## DATA TO USE:
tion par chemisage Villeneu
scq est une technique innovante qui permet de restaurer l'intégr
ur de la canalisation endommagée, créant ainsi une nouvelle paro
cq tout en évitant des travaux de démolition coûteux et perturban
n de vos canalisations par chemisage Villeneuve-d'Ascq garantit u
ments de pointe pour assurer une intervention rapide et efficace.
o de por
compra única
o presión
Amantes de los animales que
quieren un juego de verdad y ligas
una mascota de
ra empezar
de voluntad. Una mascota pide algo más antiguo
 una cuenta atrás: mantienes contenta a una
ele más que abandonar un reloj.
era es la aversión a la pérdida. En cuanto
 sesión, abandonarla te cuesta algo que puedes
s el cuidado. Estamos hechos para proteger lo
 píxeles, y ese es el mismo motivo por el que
---
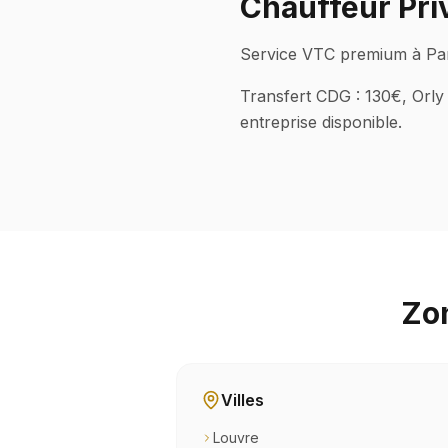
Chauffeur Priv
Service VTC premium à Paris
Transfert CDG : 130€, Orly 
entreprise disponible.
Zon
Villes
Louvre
==
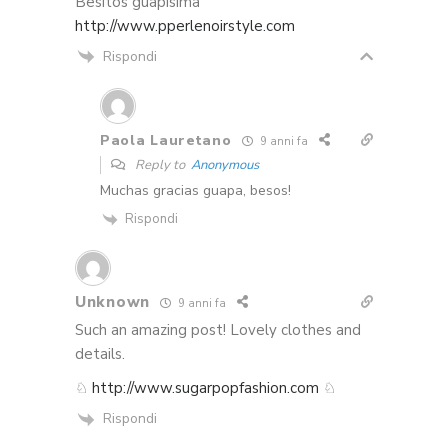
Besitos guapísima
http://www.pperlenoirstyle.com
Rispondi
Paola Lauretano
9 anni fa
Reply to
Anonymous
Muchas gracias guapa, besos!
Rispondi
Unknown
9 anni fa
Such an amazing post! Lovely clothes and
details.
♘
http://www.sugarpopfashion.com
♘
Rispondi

## YOUR INSTRUCTIONS:
Please give back, exactly as it stands above, the stretch from the line with "Amantes de los animales que" through the line with "píxeles, y ese es el mismo motivo por el que", and no line outside it.

## EXERCISE RESPONSE:
Amantes de los animales que
quieren un juego de verdad y ligas
una mascota de
ra empezar
de voluntad. Una mascota pide algo más antiguo
 una cuenta atrás: mantienes contenta a una
ele más que abandonar un reloj.
era es la aversión a la pérdida. En cuanto
 sesión, abandonarla te cuesta algo que puedes
s el cuidado. Estamos hechos para proteger lo
 píxeles, y ese es el mismo motivo por el que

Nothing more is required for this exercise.